Three Projects in Econometric Theory

计量经济学理论的三个项目

• 批准号: 1627660
• 负责人: Ulrich Mueller
• 金额: $ 19.93万
• 依托单位: Princeton University
• 依托单位国家: 美国
• 项目类别: Standard Grant
• 财政年份: 2016
• 资助国家: 美国
• 起止时间: 2016-08-01 至 2019-07-31
• 项目状态: 已结题
• 来源: https://www.nsf.gov/awardsearch/showAward?AWD_ID=1627660&HistoricalAwards=false
• 关键词: Three; Projects; Econometric; Theory

Most empirical methods in economics and the social sciences derive their validity from the thought experiment on how they would perform in very large samples. The implicit hope is that ensuring good performance in large samples leads to acceptable performance in moderately small data sets as well. For some inference problems, however, it is known that the standard large sample approximation is too inaccurate to be a reliable guide for the sample sized typically encountered in empirical work. As a constructive remedy, it is sometimes possible to embed the original problem in an alternative large sample approximation that better captures the small sample features. This project aims at developing such alternative large sample approximations in three empirically relevant econometric problems: How to conduct inference with persistent time series; how to account for the presence of a large number of control variates in a linear regression; and how to conduct inference about the probability and properties of extreme events.

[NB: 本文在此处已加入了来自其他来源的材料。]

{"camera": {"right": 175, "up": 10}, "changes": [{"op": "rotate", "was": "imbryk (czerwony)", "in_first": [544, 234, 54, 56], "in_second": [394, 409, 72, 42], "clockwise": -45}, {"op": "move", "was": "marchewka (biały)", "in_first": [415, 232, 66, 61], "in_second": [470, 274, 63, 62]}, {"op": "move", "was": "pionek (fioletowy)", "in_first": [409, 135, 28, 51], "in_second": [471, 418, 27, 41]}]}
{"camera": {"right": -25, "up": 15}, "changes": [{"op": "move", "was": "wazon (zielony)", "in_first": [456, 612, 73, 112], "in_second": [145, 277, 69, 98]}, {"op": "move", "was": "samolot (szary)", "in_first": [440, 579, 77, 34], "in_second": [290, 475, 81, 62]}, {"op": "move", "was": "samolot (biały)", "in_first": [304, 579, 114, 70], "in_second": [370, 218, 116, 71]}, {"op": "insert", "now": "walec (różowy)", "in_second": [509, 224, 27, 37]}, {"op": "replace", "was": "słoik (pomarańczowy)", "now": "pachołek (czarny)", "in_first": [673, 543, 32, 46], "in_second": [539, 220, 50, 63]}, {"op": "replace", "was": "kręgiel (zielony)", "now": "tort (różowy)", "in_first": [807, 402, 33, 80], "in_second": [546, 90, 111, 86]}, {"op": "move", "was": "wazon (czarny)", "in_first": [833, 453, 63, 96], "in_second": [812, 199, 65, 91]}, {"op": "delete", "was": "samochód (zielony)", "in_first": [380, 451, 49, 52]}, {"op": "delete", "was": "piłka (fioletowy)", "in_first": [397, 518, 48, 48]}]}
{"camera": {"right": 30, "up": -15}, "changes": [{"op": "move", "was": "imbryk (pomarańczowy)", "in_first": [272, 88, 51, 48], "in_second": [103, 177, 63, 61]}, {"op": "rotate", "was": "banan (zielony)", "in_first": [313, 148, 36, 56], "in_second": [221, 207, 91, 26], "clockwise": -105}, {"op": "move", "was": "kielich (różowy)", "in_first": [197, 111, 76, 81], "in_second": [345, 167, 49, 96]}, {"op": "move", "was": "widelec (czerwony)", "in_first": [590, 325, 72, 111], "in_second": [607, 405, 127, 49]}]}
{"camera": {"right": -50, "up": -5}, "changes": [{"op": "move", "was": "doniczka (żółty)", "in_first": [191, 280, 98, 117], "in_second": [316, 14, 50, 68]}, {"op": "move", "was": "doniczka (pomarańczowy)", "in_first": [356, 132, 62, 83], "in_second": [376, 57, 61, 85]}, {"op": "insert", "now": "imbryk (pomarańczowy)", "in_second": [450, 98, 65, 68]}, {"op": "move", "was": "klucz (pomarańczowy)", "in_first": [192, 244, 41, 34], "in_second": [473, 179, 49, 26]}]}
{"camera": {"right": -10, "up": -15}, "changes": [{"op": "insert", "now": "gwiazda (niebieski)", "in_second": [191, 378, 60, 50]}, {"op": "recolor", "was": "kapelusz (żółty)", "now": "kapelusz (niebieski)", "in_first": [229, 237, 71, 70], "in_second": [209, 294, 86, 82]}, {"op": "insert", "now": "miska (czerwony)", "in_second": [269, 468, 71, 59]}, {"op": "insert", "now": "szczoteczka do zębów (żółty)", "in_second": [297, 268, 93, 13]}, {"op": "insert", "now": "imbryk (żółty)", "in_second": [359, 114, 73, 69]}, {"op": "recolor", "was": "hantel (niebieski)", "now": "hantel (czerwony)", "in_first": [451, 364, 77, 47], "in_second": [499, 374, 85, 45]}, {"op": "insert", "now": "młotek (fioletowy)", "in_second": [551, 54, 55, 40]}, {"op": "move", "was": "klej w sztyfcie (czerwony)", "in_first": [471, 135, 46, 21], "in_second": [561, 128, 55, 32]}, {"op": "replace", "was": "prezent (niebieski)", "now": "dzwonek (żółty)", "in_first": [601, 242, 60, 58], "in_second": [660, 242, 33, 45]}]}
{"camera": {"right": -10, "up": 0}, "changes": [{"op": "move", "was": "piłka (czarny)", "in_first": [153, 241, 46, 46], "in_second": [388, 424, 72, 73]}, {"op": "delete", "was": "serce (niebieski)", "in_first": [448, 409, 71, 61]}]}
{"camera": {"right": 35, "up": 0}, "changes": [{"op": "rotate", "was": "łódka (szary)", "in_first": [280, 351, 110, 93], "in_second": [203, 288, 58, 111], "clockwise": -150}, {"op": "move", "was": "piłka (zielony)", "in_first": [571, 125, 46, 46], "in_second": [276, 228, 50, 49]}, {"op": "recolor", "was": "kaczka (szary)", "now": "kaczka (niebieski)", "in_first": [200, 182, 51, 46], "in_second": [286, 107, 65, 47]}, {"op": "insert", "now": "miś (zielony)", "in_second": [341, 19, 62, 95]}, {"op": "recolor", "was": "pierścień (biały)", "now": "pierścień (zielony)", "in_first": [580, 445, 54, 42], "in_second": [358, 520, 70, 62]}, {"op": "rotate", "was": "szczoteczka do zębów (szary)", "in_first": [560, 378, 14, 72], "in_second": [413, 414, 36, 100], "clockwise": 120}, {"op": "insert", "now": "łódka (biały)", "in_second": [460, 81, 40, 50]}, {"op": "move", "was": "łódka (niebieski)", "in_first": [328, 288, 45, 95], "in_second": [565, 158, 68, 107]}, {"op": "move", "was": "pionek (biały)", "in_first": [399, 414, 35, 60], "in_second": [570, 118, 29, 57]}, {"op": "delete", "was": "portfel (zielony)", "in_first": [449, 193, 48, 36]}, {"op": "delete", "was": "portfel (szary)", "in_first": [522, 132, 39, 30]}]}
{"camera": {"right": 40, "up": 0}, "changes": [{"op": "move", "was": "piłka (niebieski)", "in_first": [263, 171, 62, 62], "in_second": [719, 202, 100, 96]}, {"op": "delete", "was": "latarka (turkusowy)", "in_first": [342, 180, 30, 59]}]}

Recent advances in econometric theory often consider sequences of parameter or tuning parameter values that lead to a different form of large sample approximations. Prominent examples include weak instrument asymptotics, local-to-unity time series asymptotics where the largest autoregressive root takes on values ever closer to one, and heteroskedasticity and autocorrelations robust inference with a bandwidth equal to a fixed fraction of the sample size. This research develops similar alternative asymptotics in three distinct inference problems: The first project generalizes the local-to-unity model by letting p autoregressive roots, as well as p-1 MA roots, converge to unity at the appropriate rate. The second project studies inference about a linear regression coefficient in the presence of a large number of potential controls, where the control coefficients are known to satisfy a particular L_2 bound that can be interpreted as a bound on the R^2 in a regression of the outcome on the controls. The third project concerns the problem of inference about tail properties based on an i.i.d. sample, under the sole assumption that extreme value theory to hold for the largest k observations, for a given and fixed k.

经济学和社会科学中的大多数经验方法都是从思想实验中获得有效性的，这些思想实验是关于它们在非常大的样本中如何表现的。隐含的希望是，确保在大样本中的良好性能也会导致在适度小的数据集中的可接受性能。然而，对于一些推理问题，人们知道，标准的大样本近似是太不准确，是一个可靠的指导样本大小通常遇到的经验工作。作为一种建设性的补救措施，有时可以将原始问题嵌入到另一种更好地捕获小样本特征的大样本近似中。该项目旨在开发三个经验相关的计量经济学问题的替代大样本近似：如何进行持续时间序列的推断;如何在线性回归中考虑大量控制变量的存在;以及如何进行关于极端事件的概率和属性的推断。计量经济学理论的最新进展经常考虑导致不同形式的大样本近似的参数序列或调整参数值。突出的例子包括弱仪器渐进性、局部到单位时间序列渐进性（其中最大的自回归根的值越来越接近1）以及异方差和自相关鲁棒推断（带宽等于样本量的固定分数）。本研究在三个不同的推理问题中开发了类似的替代渐近性：第一个项目通过让p个自回归根以及p-1个MA根以适当的速率收敛到单位来推广局部到单位模型。第二个项目研究在存在大量潜在控制的情况下关于线性回归系数的推断，其中已知控制系数满足特定的L_2界限，该界限可以被解释为在控制结果的回归中R^2的界限。第三个项目涉及基于独立同分布的尾部属性推断问题样本，在唯一的假设下，极值理论对最大k个观测值成立，对于给定的固定k。